[Image comparison data]
◆ ◆ ◆
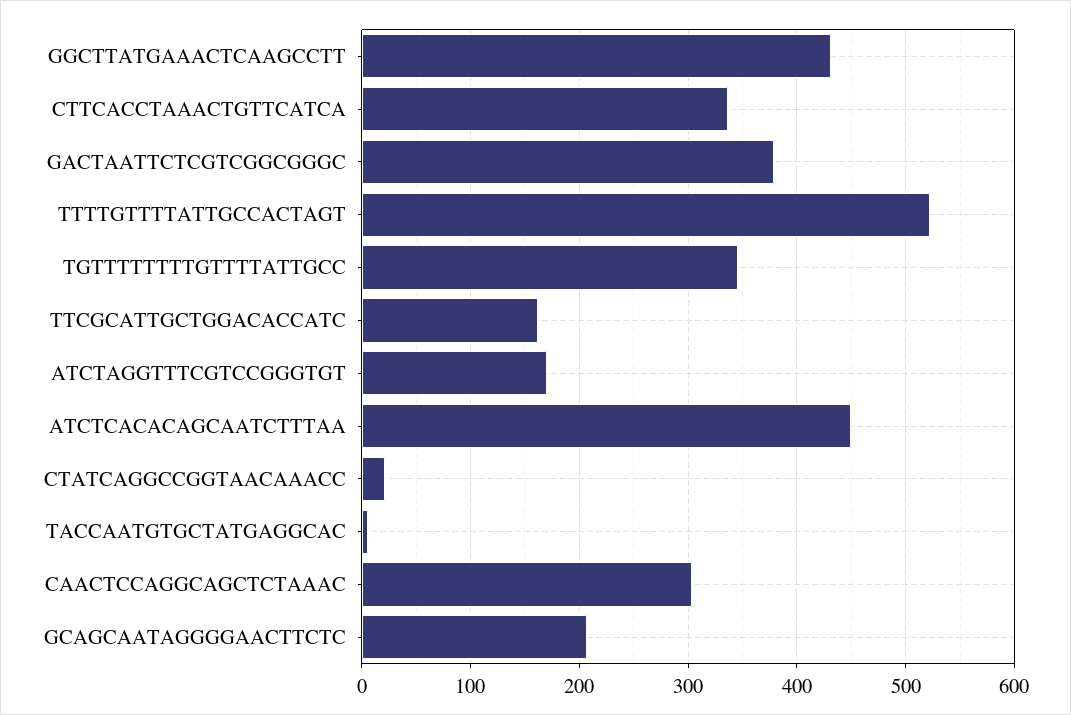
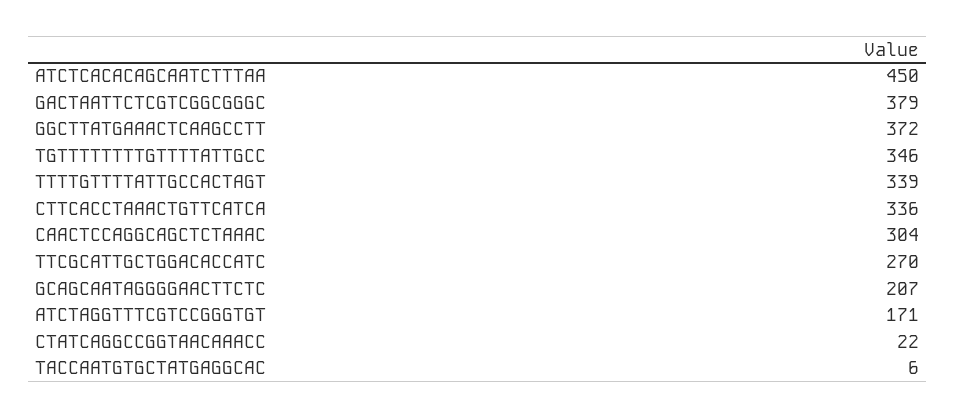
  {
-   "GGCTTATGAAACTCAAGCCTT": 430,
+   "GGCTTATGAAACTCAAGCCTT": 372,
    "CTTCACCTAAACTGTTCATCA": 336,
    "GACTAATTCTCGTCGGCGGGC": 379,
-   "TTTTGTTTTATTGCCACTAGT": 520,
+   "TTTTGTTTTATTGCCACTAGT": 339,
    "TGTTTTTTTTGTTTTATTGCC": 346,
-   "TTCGCATTGCTGGACACCATC": 160,
+   "TTCGCATTGCTGGACACCATC": 270,
    "ATCTAGGTTTCGTCCGGGTGT": 171,
    "ATCTCACACAGCAATCTTTAA": 450,
    "CTATCAGGCCGGTAACAAACC": 22,
    "TACCAATGTGCTATGAGGCAC": 6,
    "CAACTCCAGGCAGCTCTAAAC": 304,
    "GCAGCAATAGGGGAACTTCTC": 207
  }

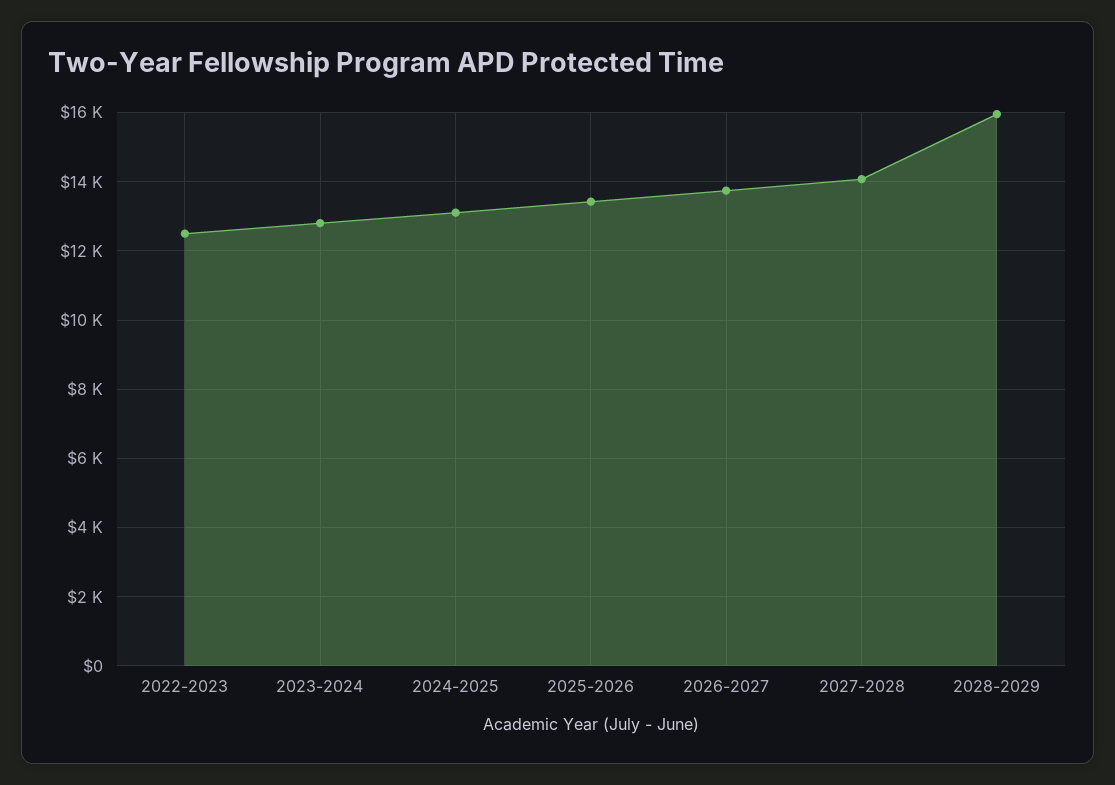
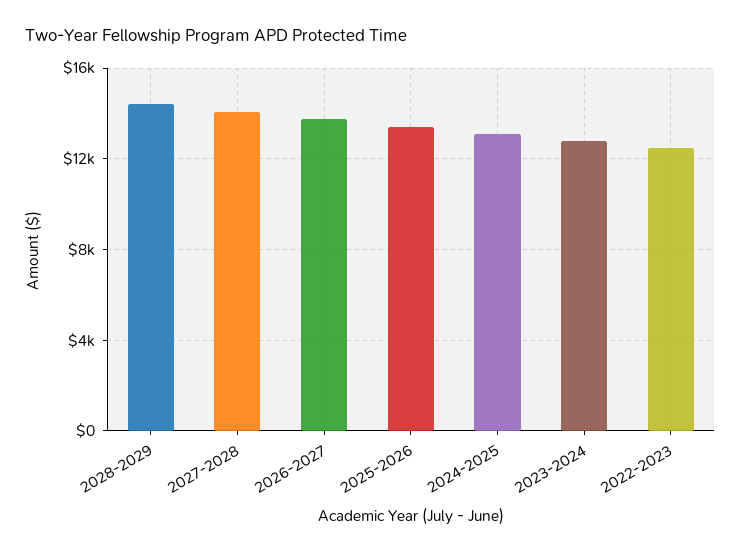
  {
    "2022-2023": 12600,
    "2023-2024": 12800,
    "2024-2025": 13200,
    "2025-2026": 13400,
    "2026-2027": 13800,
    "2027-2028": 14000,
-   "2028-2029": 16000
+   "2028-2029": 14500
  }

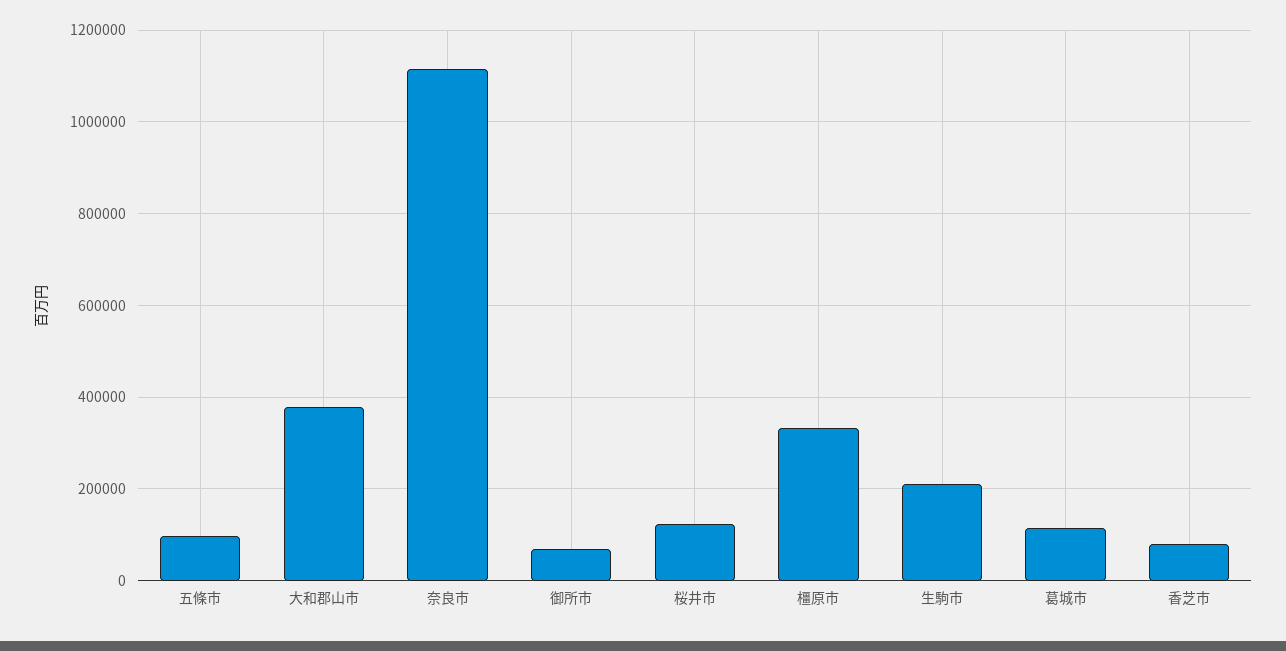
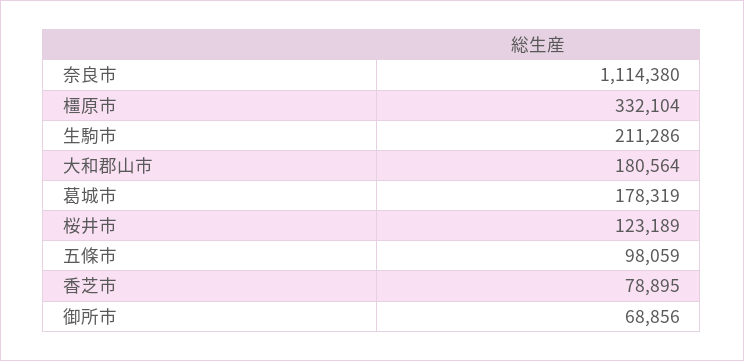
  {
    "五條市": 98059,
-   "大和郡山市": 380000,
+   "大和郡山市": 180564,
    "奈良市": 1114380,
    "御所市": 68856,
    "桜井市": 123189,
    "橿原市": 332104,
    "生駒市": 211286,
-   "葛城市": 120000,
+   "葛城市": 178319,
    "香芝市": 78895
  }

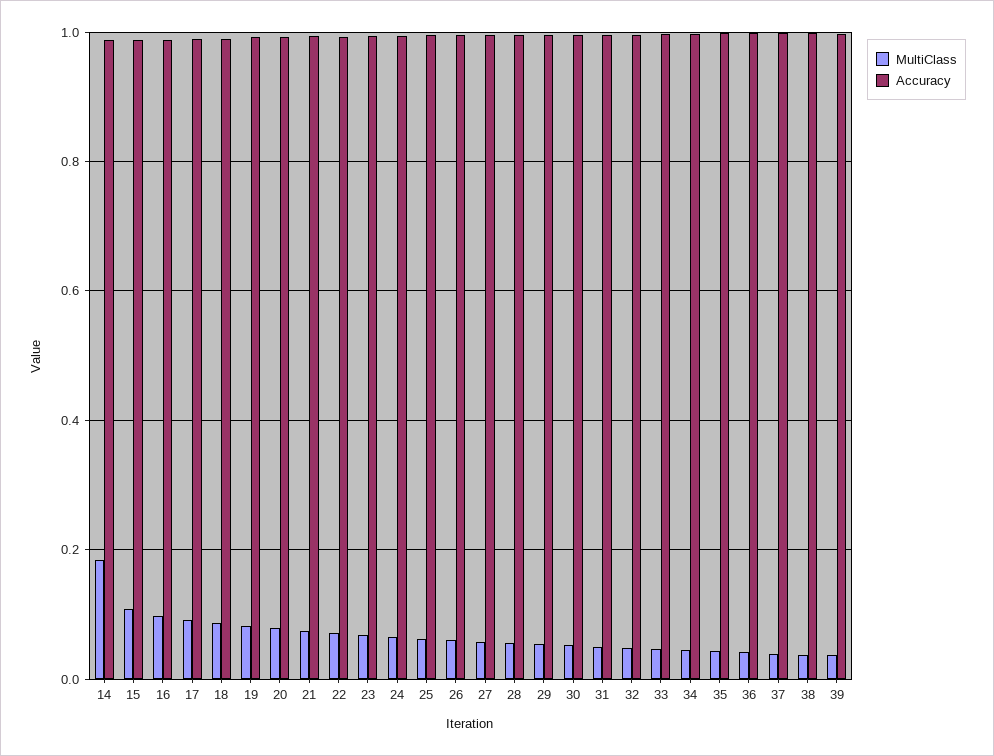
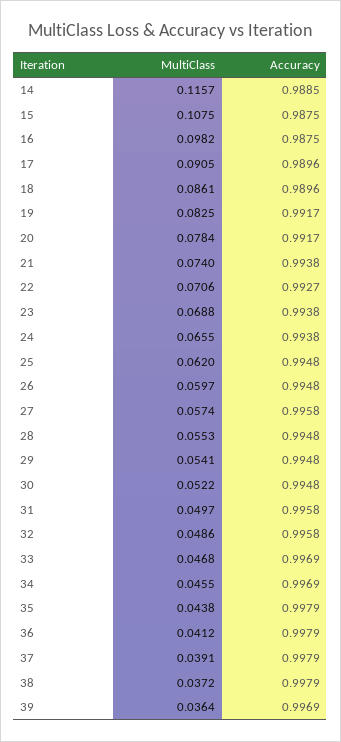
  {
    "MultiClass": {
-     "14": 0.18,
+     "14": 0.1157,
      "15": 0.1075,
      "16": 0.0982,
      "17": 0.0905,
      "18": 0.0861,
      "19": 0.0825,
      "20": 0.0784,
      "21": 0.074,
      "22": 0.0706,
      "23": 0.0688,
      "24": 0.0655,
      "25": 0.062,
      "26": 0.0597,
      "27": 0.0574,
      "28": 0.0553,
      "29": 0.0541,
      "30": 0.0522,
      "31": 0.0497,
      "32": 0.0486,
      "33": 0.0468,
      "34": 0.0455,
      "35": 0.0438,
      "36": 0.0412,
      "37": 0.0391,
      "38": 0.0372,
      "39": 0.0364
    },
    "Accuracy": {
      "14": 0.9885,
      "15": 0.9875,
      "16": 0.9875,
      "17": 0.9896,
      "18": 0.9896,
      "19": 0.9917,
      "20": 0.9917,
      "21": 0.9938,
      "22": 0.9927,
      "23": 0.9938,
      "24": 0.9938,
      "25": 0.9948,
      "26": 0.9948,
      "27": 0.9958,
      "28": 0.9948,
      "29": 0.9948,
      "30": 0.9948,
      "31": 0.9958,
      "32": 0.9958,
      "33": 0.9969,
      "34": 0.9969,
      "35": 0.9979,
      "36": 0.9979,
      "37": 0.9979,
      "38": 0.9979,
      "39": 0.9969
    }
  }

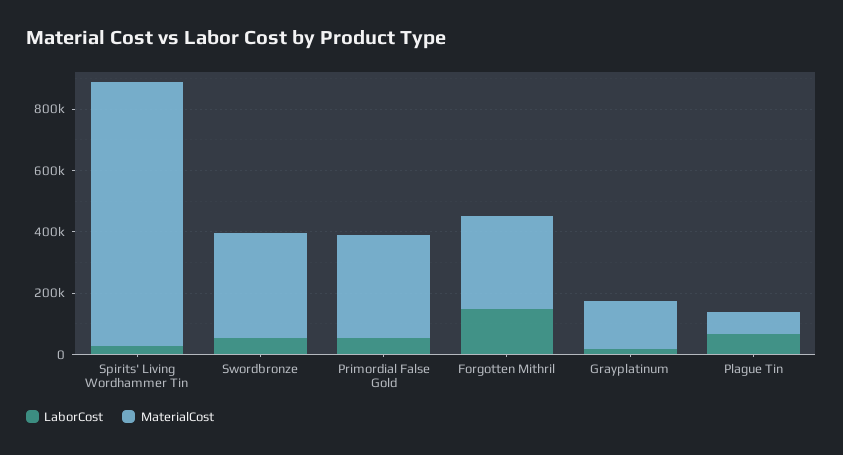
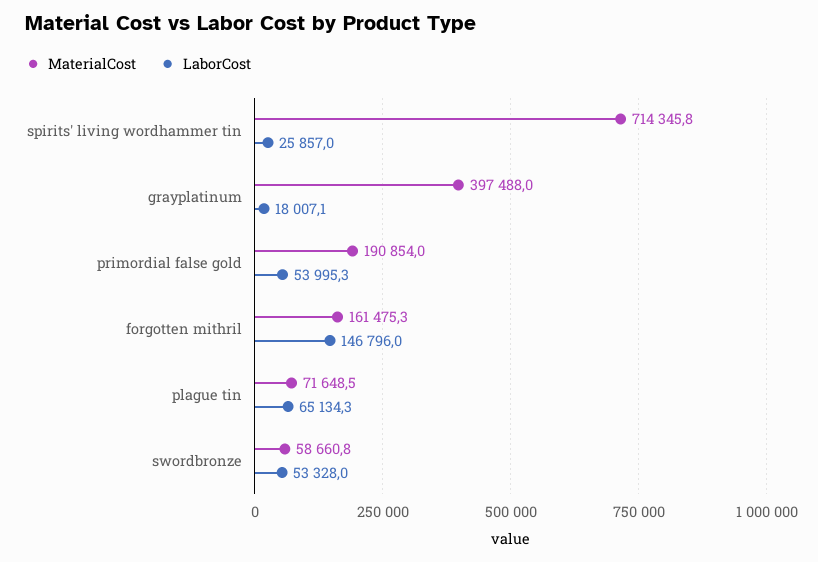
  {
    "LaborCost": {
      "Spirits' Living Wordhammer Tin": 25857,
      "Swordbronze": 53328,
      "Primordial False Gold": 53995.3,
      "Forgotten Mithril": 146796,
      "Grayplatinum": 18007.1,
      "Plague Tin": 65134.3
    },
    "MaterialCost": {
-     "Spirits' Living Wordhammer Tin": 850000,
+     "Spirits' Living Wordhammer Tin": 714345.8,
-     "Swordbronze": 350000,
+     "Swordbronze": 58660.8,
-     "Primordial False Gold": 350000,
+     "Primordial False Gold": 190854,
-     "Forgotten Mithril": 300000,
+     "Forgotten Mithril": 161475.3,
-     "Grayplatinum": 150000,
+     "Grayplatinum": 397488,
      "Plague Tin": 71648.5
    }
  }

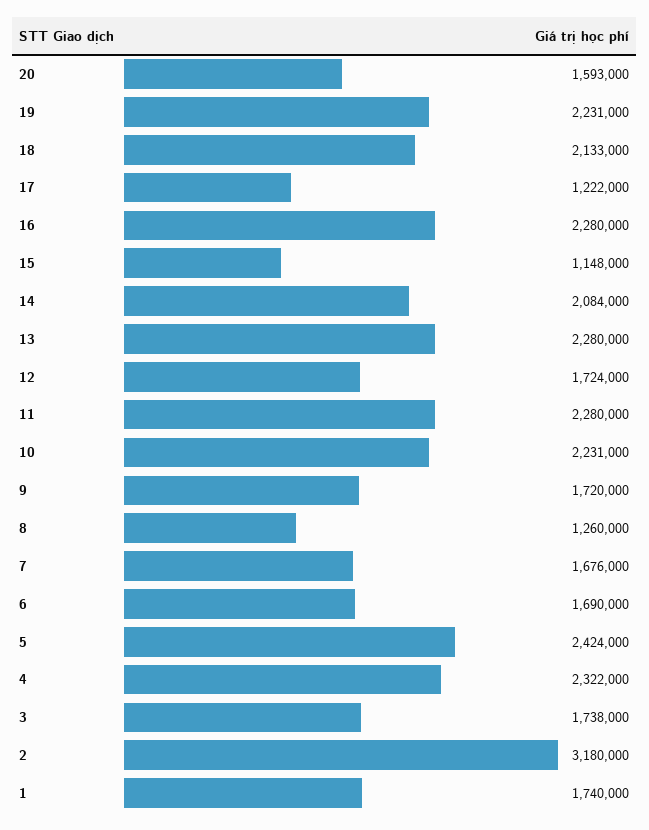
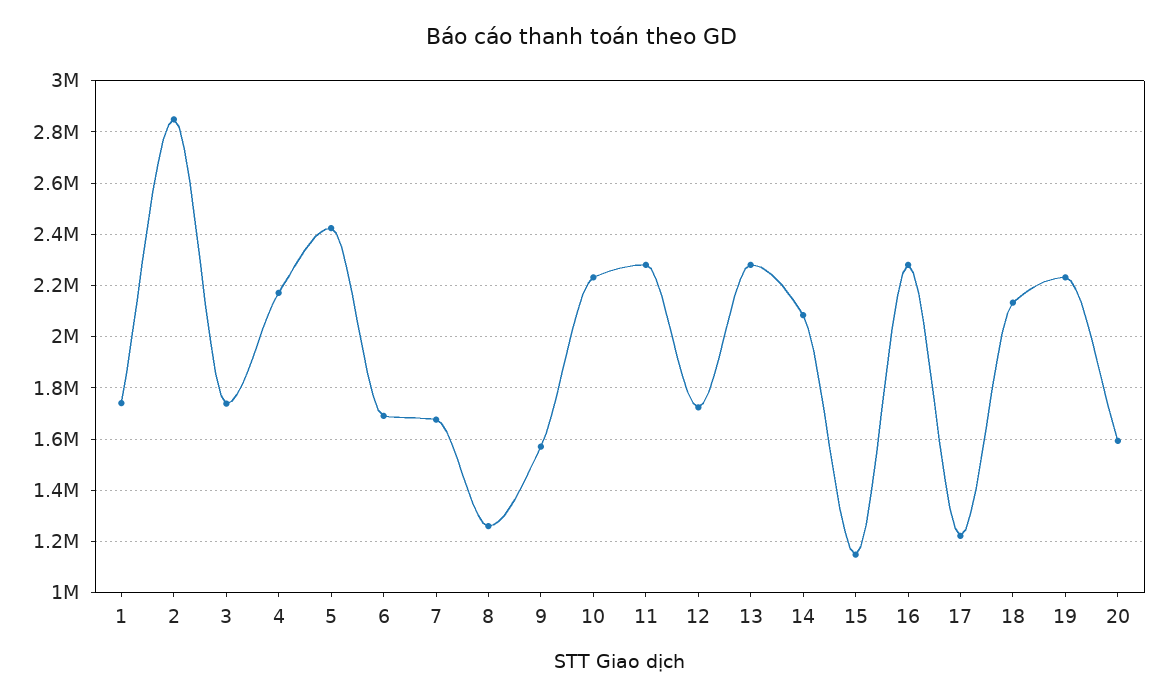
  {
    "20": 1593000,
    "19": 2231000,
    "18": 2133000,
    "17": 1222000,
    "16": 2280000,
    "15": 1148000,
    "14": 2084000,
    "13": 2280000,
    "12": 1724000,
    "11": 2280000,
    "10": 2231000,
-   "9": 1720000,
+   "9": 1575000,
    "8": 1260000,
    "7": 1676000,
    "6": 1690000,
    "5": 2424000,
-   "4": 2322000,
+   "4": 2175000,
    "3": 1738000,
-   "2": 3180000,
+   "2": 2850000,
    "1": 1740000
  }

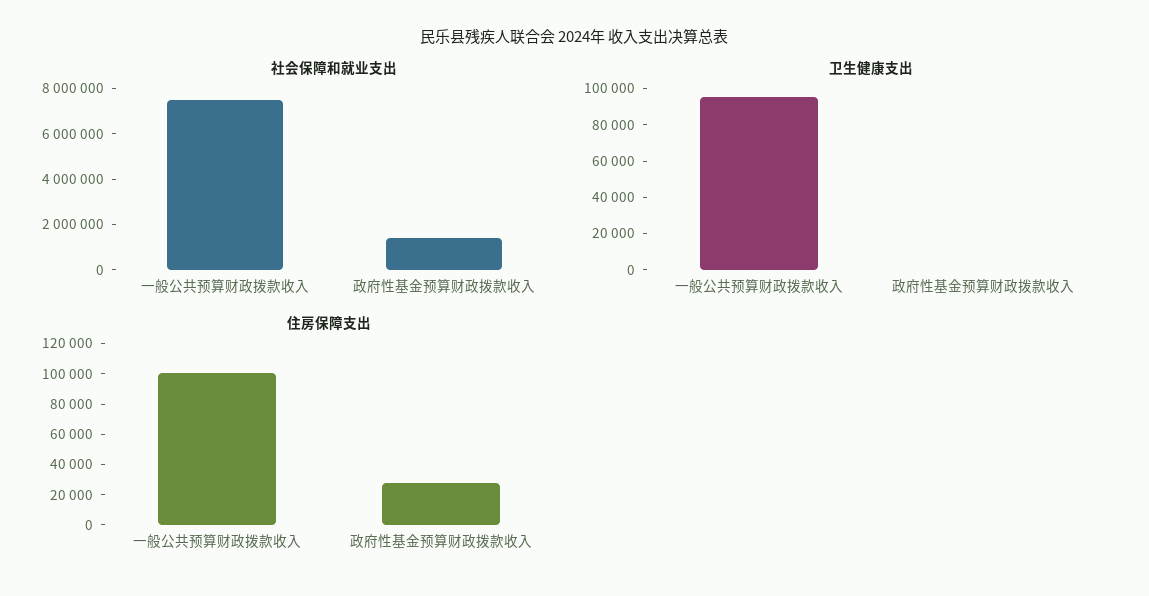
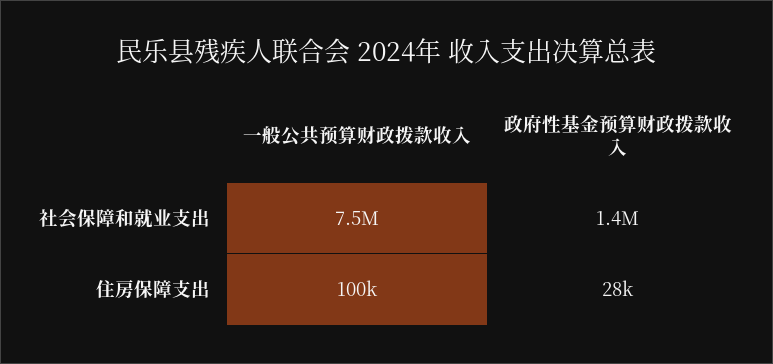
  {
    "社会保障和就业支出": {
      "一般公共预算财政拨款收入": 7500000,
      "政府性基金预算财政拨款收入": 1400000
    },
-   "卫生健康支出": {
-     "一般公共预算财政拨款收入": 95000,
-     "政府性基金预算财政拨款收入": 0
-   },
    "住房保障支出": {
      "一般公共预算财政拨款收入": 100000,
      "政府性基金预算财政拨款收入": 28000
    }
  }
◆ ◆ ◆
*WHAT YOU HAVE TO DO*.
Scan the records above for lines with the word "政府性基金预算财政拨款收入". Then report how many there are, as a bare number.

*WRITTEN RESPONSE*.
3